Yes, this is such an intense process, has so many layers, and can take time because of changes in your life or in your condition, and how those losses change. Often it seems like I get to a place of acceptance for a while, and then I face new layers of loss before I can move on again. I think the first year or two of a new illness are often the hardest. In my dog grief group, we talk about a “new normal.” You still have the loss, but you also adjust eventually to a different kind of normal. It’s sort of a paradox and can be hard for others to understand or accept when they see us go through it.
Wendy,
I meant to respond also about your dog who has bladder cancer. I don’t think you gave her name. It sounds like you are really dealing with the canine cancer roller-coaster. The successful treatment for the initial diagnosis and then the recurrence and the waiting game. It’s all so hard. So much joy, but also so much fear and worry and work and loss.

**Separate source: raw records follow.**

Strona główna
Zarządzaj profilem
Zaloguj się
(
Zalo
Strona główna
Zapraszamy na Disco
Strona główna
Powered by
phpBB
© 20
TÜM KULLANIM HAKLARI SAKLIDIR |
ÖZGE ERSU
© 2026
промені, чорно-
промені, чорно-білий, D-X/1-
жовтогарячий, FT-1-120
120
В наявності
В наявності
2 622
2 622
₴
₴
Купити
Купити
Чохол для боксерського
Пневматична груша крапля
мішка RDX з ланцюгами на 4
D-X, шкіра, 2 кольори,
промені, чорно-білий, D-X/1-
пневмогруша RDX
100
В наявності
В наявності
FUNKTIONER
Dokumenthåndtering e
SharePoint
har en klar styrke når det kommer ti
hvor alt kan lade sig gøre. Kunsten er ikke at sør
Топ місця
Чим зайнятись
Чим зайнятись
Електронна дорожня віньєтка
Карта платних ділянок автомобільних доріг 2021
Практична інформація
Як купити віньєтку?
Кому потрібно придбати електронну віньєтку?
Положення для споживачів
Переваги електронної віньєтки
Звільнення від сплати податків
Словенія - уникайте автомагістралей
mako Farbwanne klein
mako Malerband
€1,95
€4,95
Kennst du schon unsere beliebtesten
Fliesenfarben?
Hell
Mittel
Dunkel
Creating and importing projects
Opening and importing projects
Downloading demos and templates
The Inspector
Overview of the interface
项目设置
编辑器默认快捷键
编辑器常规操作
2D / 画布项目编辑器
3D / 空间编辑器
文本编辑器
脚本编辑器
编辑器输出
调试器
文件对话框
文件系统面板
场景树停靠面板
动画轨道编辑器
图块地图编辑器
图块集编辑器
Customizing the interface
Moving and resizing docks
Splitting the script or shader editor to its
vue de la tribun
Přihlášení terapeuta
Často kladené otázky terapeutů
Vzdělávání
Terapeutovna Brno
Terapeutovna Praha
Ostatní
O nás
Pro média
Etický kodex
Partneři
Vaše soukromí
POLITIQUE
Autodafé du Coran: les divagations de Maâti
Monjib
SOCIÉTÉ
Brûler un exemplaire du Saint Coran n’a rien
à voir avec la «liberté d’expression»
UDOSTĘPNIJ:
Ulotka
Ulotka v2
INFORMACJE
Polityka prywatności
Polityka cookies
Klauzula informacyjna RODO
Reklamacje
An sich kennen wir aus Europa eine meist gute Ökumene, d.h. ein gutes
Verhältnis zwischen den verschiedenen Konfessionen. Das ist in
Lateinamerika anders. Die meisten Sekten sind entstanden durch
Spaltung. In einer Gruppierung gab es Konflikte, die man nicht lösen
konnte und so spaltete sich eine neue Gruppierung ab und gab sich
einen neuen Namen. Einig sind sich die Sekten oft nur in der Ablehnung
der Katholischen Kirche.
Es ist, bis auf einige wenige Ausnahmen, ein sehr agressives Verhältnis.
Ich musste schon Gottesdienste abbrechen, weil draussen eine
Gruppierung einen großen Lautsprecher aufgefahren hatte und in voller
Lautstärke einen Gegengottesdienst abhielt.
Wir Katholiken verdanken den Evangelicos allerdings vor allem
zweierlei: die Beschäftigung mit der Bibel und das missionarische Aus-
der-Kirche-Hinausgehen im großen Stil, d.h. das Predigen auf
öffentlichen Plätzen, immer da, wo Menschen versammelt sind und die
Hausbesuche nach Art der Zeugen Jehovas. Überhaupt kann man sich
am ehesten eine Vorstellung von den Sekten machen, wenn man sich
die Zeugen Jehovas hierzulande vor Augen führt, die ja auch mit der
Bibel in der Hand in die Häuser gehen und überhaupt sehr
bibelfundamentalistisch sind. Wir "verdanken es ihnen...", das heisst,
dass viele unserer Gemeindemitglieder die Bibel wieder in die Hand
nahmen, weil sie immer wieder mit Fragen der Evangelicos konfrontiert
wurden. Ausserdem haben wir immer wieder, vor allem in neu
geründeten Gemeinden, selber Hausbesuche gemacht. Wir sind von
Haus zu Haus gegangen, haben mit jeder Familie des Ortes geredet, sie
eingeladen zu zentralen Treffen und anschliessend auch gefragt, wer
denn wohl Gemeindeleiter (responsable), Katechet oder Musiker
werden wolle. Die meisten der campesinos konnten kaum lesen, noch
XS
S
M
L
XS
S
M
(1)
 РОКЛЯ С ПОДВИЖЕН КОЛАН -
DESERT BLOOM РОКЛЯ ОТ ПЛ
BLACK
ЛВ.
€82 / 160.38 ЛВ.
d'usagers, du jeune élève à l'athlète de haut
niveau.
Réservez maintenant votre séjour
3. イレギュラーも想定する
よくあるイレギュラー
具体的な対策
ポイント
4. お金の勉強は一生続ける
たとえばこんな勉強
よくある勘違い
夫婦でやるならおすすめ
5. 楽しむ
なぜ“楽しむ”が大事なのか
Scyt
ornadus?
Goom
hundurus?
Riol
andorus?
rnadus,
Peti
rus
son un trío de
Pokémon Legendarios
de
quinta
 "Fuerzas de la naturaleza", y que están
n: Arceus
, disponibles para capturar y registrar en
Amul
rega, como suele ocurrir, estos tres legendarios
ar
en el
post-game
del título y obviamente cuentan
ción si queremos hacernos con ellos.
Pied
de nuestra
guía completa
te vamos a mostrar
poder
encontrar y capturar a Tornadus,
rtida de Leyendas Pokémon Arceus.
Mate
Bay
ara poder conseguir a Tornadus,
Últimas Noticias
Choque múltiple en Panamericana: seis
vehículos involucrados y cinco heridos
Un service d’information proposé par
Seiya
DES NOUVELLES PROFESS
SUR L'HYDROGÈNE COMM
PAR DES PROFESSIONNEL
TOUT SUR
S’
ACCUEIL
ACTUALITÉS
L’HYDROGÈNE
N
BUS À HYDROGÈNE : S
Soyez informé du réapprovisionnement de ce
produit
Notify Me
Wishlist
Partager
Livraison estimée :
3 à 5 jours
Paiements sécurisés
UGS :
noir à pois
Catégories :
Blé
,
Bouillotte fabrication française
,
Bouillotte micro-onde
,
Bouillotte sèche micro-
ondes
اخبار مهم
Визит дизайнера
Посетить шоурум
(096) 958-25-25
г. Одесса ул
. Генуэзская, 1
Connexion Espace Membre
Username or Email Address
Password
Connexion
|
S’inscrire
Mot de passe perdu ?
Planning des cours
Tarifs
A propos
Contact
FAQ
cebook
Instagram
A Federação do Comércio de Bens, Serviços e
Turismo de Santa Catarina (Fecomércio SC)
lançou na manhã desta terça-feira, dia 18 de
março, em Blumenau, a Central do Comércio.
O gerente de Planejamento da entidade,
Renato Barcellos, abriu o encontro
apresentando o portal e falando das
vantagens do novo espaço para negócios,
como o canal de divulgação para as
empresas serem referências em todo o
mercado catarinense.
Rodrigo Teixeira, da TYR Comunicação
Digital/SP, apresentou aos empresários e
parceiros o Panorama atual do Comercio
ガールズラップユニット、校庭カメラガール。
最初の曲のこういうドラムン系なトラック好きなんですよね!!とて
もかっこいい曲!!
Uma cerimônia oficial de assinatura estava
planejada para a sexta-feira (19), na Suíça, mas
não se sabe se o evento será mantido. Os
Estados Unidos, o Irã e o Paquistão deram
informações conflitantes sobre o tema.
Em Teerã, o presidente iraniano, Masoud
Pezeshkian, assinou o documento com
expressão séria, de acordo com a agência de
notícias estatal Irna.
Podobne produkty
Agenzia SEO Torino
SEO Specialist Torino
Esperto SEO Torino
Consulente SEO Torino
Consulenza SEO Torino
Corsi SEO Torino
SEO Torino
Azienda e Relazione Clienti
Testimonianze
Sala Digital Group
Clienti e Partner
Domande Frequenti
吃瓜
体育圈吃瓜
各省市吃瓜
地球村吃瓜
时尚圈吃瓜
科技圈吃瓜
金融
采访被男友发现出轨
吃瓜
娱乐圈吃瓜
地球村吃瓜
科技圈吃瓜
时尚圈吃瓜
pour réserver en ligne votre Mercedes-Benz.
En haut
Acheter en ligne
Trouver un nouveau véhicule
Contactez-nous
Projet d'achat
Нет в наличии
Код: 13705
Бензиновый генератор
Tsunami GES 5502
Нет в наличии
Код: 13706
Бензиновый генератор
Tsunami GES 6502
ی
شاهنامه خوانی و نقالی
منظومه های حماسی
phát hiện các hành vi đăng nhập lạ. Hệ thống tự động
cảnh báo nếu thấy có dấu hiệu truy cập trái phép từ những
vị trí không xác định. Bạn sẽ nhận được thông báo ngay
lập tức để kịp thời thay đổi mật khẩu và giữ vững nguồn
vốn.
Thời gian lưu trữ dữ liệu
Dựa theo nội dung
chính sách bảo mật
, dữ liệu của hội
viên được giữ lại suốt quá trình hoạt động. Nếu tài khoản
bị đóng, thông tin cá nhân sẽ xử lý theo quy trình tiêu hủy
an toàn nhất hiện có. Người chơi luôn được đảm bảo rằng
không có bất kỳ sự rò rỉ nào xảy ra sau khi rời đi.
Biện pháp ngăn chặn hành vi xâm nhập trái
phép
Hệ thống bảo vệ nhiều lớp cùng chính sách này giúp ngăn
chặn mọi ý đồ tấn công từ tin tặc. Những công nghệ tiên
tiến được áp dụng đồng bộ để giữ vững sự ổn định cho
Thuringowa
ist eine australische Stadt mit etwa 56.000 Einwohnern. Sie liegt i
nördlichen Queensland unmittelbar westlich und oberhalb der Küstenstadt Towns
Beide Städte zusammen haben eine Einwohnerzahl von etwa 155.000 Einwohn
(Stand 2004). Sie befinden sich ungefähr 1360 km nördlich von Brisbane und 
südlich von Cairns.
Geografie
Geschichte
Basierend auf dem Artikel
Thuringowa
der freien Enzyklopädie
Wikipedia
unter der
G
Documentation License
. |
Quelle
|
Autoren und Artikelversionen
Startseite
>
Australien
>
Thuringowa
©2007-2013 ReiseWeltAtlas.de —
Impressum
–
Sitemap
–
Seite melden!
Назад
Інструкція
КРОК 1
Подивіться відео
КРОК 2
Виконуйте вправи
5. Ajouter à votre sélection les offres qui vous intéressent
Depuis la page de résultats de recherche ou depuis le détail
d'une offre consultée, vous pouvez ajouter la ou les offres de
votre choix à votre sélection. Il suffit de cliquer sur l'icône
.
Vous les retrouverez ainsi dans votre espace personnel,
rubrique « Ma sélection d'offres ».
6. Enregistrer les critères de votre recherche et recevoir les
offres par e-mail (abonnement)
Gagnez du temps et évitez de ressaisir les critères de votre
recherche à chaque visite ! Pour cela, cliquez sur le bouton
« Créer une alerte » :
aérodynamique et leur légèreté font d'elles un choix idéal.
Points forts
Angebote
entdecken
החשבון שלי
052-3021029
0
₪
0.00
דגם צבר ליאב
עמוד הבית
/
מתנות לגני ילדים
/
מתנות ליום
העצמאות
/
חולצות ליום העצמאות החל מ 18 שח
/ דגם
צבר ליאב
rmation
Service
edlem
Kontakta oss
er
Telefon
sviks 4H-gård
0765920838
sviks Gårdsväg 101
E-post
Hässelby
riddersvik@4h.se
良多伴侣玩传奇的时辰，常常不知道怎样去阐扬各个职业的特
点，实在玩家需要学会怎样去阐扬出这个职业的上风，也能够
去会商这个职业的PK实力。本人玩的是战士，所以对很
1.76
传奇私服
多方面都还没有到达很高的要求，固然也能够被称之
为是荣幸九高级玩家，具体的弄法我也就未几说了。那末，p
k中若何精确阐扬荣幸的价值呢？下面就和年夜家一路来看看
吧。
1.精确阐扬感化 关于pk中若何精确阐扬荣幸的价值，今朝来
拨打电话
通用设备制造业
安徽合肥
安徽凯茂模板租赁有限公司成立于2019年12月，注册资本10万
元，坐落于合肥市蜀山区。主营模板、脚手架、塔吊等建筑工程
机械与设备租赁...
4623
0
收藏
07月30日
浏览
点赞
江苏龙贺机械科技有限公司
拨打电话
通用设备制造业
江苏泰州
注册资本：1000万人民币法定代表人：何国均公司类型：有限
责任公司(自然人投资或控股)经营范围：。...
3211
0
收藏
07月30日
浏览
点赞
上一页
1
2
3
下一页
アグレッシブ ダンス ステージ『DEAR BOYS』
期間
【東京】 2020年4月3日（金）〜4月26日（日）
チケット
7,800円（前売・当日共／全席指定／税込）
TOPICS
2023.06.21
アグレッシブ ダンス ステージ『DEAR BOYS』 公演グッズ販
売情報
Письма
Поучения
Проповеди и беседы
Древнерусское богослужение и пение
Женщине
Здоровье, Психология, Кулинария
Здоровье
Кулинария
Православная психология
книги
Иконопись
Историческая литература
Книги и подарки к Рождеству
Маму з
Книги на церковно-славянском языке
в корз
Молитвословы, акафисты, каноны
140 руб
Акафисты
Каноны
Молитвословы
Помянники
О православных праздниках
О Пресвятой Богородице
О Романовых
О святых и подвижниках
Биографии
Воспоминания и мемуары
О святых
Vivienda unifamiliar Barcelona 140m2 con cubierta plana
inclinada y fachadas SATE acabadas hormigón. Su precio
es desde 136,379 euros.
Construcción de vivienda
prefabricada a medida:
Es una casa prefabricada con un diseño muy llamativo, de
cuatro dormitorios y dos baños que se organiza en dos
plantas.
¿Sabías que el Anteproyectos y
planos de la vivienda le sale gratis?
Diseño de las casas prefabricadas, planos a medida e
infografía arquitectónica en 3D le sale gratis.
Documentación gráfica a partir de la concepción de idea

It sounds like you are dealing with a lot of anticipatory grief, which is just so normal for what you are going through. I think in some ways anticipatory grief was the worst for me, because I knew Gadget was dying, and yet he was still here, and I was devoting all my time and energy, and all my thoughts — sleeping and waking — to him, dreading him dying, and also just totally overwhelmed with grief and exhaustion in caretaking. And it’s an invisible sort of grief, because your loved one has not died yet, so other people don’t really understand. And I felt a lot of confusion about it, myself.
I really encourage you, if you are able, to get support. Remembering Niko has a very good anticipatory grief page — http://rememberingniko.wordpress.com/saying-goodbye/anticipatory-grief/ — and I also wrote a post that dealt some with anticipatory grief: https://aftergadget.wordpress.com/2011/07/29/flashback-of-grief-and-relief/
Some of the pet loss hotlines and websites now have material and provide support on anticipatory grief, too. One thing to keep in mind is that your relationship has changed, and so you are already mourning the loss of that relationship, and perhaps of that sense of sureness or security in her continuing presence.
I know it can be very difficult to approach a hotline situation using relay (if that’s what you’re using), so I want to acknowledge that that can sometimes end up leaving one feeling more alone. However, sometimes people surprised me and were familiar with relay or natural about it. There are also now more internet resources, which I think is sometimes more accessible.
This is a page from the Washington State vet school’s grief site. They have really good resources: http://www.vetmed.wsu.edu/plhl/grief/
I hope this helps.
I feel like I always learn something new when I read your posts. Thank you for that.
Thank you so much. You know your site is a wonderful resource for people who are dealing with the death or terminal illness of their dogs. I refer people to RememberingNiko often.